The Fighting LeBrons — err, we mean the Cleveland Cavaliers — face off against the Atlanta Hawks for a trip to the NBA Finals. It’s the four-time MVP vs. four All-Stars.
And it’s a close matchup, though the Cavs have a slight edge. The Hawks earned the top seed in the East and home-court advantage, but the Cavs still have a 63 percent chance of winning the series, according to our Real Plus-Minus projections.
But if these two teams are similar in their overall level of talent, they are radically different in its distribution. This year’s Hawks team is historically well-balanced — like the 2004 Detroit Pistons, the 2006 Phoenix Suns and the 2013 San Antonio Spurs. The 2015 Cavs, in contrast, are largely carried by James (and, to a lesser extent, by Kyrie Irving).
Atlanta has four players — Kyle Korver, Paul Millsap, Al Horford and DeMarre Carroll — who have all accrued 1.1 to 1.5 wins above replacement (WAR) through the first two rounds of the playoffs. Meanwhile, LeBron has amassed 2.1 WAR for the Cavs all by himself.
The Hawks rank fourth out of the 124 teams to make the conference finals since 1985 in terms of the evenness of their production. (As measured by the distribution of WAR among the five players with the most minutes through the first two rounds, weighted quadratically.1)

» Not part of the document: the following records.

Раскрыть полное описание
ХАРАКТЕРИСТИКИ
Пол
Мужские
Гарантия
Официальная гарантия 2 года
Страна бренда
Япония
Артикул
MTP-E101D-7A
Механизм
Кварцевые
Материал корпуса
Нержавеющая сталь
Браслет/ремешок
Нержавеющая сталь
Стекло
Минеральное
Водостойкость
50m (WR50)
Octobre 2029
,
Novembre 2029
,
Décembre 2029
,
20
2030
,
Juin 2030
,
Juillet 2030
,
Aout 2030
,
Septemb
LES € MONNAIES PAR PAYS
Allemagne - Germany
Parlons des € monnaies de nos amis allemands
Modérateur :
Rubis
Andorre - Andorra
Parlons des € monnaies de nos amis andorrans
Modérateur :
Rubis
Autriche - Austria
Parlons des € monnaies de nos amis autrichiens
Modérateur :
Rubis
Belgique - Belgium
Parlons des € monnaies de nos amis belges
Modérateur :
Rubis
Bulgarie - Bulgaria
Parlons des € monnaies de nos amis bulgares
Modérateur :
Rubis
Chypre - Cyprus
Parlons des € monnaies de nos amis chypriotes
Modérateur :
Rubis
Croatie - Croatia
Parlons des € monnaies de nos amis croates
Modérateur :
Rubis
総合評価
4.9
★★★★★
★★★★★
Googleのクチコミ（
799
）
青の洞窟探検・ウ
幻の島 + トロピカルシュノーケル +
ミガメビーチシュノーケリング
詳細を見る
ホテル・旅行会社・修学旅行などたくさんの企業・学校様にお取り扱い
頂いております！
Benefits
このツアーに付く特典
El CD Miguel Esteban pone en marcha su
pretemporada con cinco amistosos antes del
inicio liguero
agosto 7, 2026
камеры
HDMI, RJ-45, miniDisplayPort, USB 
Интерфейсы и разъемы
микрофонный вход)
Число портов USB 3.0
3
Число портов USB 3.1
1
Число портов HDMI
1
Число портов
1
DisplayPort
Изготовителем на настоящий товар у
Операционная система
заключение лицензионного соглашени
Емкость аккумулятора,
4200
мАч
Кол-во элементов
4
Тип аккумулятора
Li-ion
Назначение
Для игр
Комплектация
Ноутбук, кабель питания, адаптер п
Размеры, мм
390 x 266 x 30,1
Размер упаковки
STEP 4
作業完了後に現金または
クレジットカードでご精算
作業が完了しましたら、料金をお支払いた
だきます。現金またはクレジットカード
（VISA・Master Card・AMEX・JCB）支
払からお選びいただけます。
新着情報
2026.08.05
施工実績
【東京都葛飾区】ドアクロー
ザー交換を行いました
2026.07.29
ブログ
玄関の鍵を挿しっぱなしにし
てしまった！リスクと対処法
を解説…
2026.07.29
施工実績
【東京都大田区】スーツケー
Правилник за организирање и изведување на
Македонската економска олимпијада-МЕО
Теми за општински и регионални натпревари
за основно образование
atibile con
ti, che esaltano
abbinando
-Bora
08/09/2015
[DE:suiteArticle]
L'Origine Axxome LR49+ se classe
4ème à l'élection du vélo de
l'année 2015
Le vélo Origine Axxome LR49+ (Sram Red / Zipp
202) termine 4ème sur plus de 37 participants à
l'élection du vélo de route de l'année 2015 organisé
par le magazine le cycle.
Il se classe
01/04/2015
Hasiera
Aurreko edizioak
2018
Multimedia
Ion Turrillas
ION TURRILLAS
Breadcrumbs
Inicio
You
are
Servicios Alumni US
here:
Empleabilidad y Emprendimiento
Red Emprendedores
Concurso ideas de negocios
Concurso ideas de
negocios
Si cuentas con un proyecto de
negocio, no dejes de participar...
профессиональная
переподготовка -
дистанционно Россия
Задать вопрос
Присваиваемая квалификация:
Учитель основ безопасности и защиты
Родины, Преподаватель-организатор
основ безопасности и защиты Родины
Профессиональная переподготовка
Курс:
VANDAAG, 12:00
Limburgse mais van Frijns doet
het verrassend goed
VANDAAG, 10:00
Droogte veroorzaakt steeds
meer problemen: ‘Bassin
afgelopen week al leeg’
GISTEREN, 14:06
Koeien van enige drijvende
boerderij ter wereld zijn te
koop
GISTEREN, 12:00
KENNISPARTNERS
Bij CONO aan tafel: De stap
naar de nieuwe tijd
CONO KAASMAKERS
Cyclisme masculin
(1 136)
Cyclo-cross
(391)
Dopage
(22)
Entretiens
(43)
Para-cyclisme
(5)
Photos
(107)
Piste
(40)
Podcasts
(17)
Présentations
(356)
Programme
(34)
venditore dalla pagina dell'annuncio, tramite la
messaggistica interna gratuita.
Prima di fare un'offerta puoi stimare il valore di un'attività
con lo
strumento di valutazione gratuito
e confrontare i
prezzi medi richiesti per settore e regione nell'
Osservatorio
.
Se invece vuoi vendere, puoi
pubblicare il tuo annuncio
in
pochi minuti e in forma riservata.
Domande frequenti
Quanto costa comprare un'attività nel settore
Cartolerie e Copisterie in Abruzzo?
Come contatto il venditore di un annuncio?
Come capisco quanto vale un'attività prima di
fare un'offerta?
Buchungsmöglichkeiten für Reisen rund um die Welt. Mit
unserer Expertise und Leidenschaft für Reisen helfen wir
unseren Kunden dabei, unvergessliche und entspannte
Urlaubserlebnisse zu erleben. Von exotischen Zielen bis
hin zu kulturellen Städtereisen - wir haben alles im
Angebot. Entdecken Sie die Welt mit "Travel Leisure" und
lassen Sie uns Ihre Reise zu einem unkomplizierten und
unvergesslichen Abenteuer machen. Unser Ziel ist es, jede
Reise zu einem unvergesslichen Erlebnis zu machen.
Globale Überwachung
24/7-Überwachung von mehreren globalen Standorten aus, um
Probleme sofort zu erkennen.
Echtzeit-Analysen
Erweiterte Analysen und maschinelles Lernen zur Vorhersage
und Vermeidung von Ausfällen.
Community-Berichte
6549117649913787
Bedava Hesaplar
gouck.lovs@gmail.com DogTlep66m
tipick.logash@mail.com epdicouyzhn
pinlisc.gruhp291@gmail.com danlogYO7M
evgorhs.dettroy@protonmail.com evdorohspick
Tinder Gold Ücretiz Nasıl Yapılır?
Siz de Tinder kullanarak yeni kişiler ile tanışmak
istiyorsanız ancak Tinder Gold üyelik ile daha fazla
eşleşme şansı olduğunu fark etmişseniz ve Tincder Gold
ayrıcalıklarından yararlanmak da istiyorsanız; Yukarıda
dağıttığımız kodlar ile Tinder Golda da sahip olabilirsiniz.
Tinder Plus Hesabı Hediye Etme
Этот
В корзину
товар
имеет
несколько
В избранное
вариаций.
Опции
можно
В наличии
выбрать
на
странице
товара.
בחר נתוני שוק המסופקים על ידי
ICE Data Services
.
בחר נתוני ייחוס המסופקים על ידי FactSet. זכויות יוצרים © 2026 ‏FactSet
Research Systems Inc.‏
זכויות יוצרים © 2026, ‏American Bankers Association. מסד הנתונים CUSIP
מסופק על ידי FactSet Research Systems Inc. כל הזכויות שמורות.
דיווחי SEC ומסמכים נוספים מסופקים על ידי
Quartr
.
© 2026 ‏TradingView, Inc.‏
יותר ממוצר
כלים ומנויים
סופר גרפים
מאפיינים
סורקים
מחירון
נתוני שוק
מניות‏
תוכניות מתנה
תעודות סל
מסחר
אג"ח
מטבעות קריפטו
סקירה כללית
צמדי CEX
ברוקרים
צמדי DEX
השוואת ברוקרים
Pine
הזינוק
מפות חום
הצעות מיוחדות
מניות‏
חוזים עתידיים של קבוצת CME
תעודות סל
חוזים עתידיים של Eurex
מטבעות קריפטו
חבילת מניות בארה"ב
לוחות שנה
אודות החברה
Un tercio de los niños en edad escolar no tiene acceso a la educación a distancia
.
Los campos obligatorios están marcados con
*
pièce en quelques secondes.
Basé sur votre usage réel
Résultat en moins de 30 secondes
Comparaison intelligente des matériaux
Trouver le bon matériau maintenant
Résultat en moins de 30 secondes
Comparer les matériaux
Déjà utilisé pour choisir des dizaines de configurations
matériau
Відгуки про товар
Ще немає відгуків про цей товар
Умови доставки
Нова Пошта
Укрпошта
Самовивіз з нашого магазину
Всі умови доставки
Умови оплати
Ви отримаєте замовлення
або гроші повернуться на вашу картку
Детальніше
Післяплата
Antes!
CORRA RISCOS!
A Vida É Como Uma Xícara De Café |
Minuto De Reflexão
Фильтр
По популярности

By that measure, the Hawks’ score was 52.2. (The higher the score, the greater the contribution the team received from its less-heralded players.) LeBron’s Cavs, however, ranked 71 out of the 124 teams with a score of 26.9 — so they’re not extraordinarily unbalanced, but they are less balanced than the typical team in the conference finals. In addition to the brilliance of James, that number was primarily driven by the weak production from Cleveland’s fourth- and fifth-best players, namely Tristan Thompson and Timofey Mozgov.
Below is a table of each conference finalist since 1985 with their weighted WAR and its percentile. The Hawks are in the 98th percentile, while the Cavs are in the 43rd.2
Over in the Western Conference, James Harden’s Houston Rockets, however, rank as the fourth most unbalanced team in the past 31 years — in the 2nd percentile! Meanwhile, this year’s Warriors team is more balanced than usual, ranking in the 76th percentile, which is amazing given that Stephen Curry himself has 2.0 WAR through the first two rounds. The Dubs have a superstar and a well-balanced team. (Which probably goes a long way toward explaining why they’re so great.)
The Cavs are favored not because their third, fourth or fifth starter is better than his counterpart on the Hawks. He isn’t. The Cavs are favored because they have LeBron James — and that’s probably enough to get LeBron to his fifth straight NBA Finals.